Chemical Forums
Chemistry Forums for Students => High School Chemistry Forum => Topic started by: dummy_boy5 on November 05, 2020, 03:23:00 PM

Hey, guys!
Can someone explain how to solve this problem?
We have a reaction 3H_{2}+N_{2} :resonance: 2NH_{3}
Initial concentrations of N_{2} = H_{2} = 2 mol/L
Equilibrium concentration of NH_{3} is 0.5 mol/L
So, I have to somehow calculate the equilibrium constant, but don't know how to do it...

1. Write the equation of the mass action law.
2. From the given equilibrium NH3 concentration read how much nitrogen and hydrogen was used.
3. Calculate the remaining concentration of nitrogen and hydrogen
4. Fill in the values in the mass action law
Now its your work to show

K = [NH_{3}]^{2}/[N_{2}][H_{2}]^{3}
I don't have the initial concentration of NH_{3}
You mean to calculate the remains concentrations I have to subtract from the initial concentrations like this:
[N_{2}] = 2  3×0.5 and [H_{2}] = 2  0.5 ?
Is it correct?

Mass action law is correct.
Of course you don't have initial concentration of ammonia because its 0.
Figure out how much hydrogen and nitrogen was used to get 0,5 mol NH3.
If you have that then subtract each from the initial values.
The results fill in mass action law.

I think it should be like that:
[N_{2}] = 2  1/2×0.5 = 1.75 and [H_{2}] = 2  3/2×0.5 = 1.25
and K would be: K = 0.5^{2} / (1.75 × 1.25^{3}) = 0.073
Its my intuition, but I think its not correct though...

Yes its correct you got it.

I really appreciate your help, thanks!

One thing, the unit is missing.

One thing, the unit is missing.
The equilibrium constant is unitless as it is implicitly understood that each concentration is divided by the standard concentration (1 mol/L), removing any units.

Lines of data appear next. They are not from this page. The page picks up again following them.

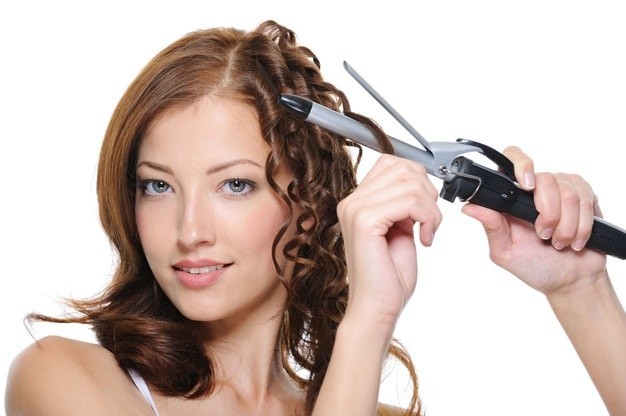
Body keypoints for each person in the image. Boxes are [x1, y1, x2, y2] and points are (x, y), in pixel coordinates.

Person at [4, 20, 626, 416]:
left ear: (310, 206)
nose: (189, 231)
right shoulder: (66, 381)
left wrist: (582, 292)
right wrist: (366, 320)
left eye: (236, 185)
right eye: (157, 186)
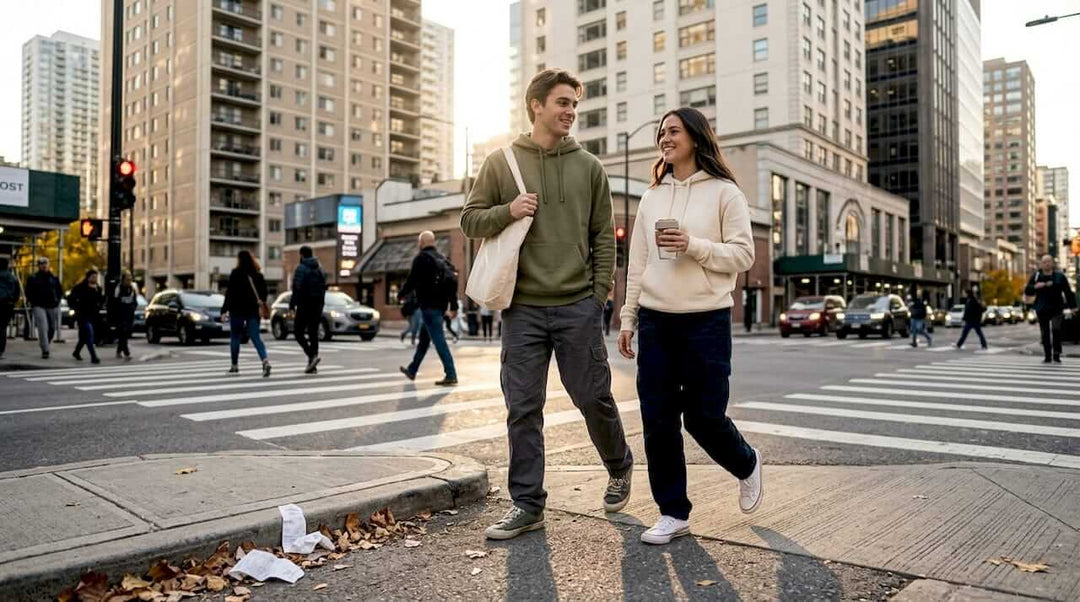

That is wrong. The unit depends on the equation.
In this case.
K = [NH3]2/[N2][H2]3
The unit is (l/mol)^{2}.

That is wrong. The unit depends on the equation.
In this case.
K = [NH3]2/[N2][H2]3
The unit is (l/mol)^{2}.
That's a lousy chemistry. How are you going to calculate [itex]\Delta G^0 = RT \ln(K_p)[/itex] using K_{p} with unts?
Strict approach calls for unitless activities and for unitless equilibrium constant, what Meter wrote is perfectly correct.

That is what I learned.
https://www.toppr.com/ask/question/unitofequilibriumconstantis/

Just because the error is common doesn't mean the idea is right.

That is wrong. The unit depends on the equation.
In this case.
K = [NH3]2/[N2][H2]3
The unit is (l/mol)^{2}.
You do the same thing when working with gases, where the partial pressures are all divided by the standard pressure (1*10^{5} Pa).
Directly from my textbook:
https://prnt.sc/vf4q7u
where c^{⦵} = 1 mol/L

I understand it. But why I can do so, to devide by 1 mol/ l or 1 bar, if pressure is used. A lot of websides dont consider it. And 40 years ago I went in university i also never heard it.
Its like a price is 100 $ and we devide by 1$ and say its 100. Make this sense? But I have an open ear to learn new things, if they are explained.
Sentences like :"Just because the error is common doesn't mean the idea is right" dont help.
Explanation is given here
https://en.m.wikipedia.org/wiki/Equilibrium_constant

I understand it. But why I can do so, to devide by 1 mol/ l or 1 bar, if pressure is used. A lot of websides dont consider it. And 40 years ago I went in university i also never heard it.
Its like a price is 100 $ and we devide by 1$ and say its 100. Make this sense? But I have an open ear to learn new things, if they are explained.
Sentences like :"Just because the error is common doesn't mean the idea is right" dont help.
Because quantities like the reaction quotient, pH, etc. are a measure for the activity of a certain physical property. For instance, pH measures the activity of hydrogen ions in a solution. Likewise, a reaction quotient measures the activity of molecules in a solution. All activities are dimensionless, and depending on what type of activity, your quantities have to be divided by some conversion factor, like 1 mol/L for concentrations or 1*10^{5} Pa for partial pressures.

Thanks for the explanation.
Activities and concentration are not the same like fugacities and pressure are also not the same.

You ignore the units part. log (nor any other function) doesn't miraculously remove units from the quantity it acts on, it can be used only on unitles quantities.
40 years ago I went in university i also never heard it.
That was definitely part of my course back in eighties, and we used books written decade or two earlier. As I already wrote  this a lousy chemistry, sadly, it is often taught without a second thought and deeper understanding of why it is wrong and inconsistent.
Just because it is popular doesn't mean it is correct.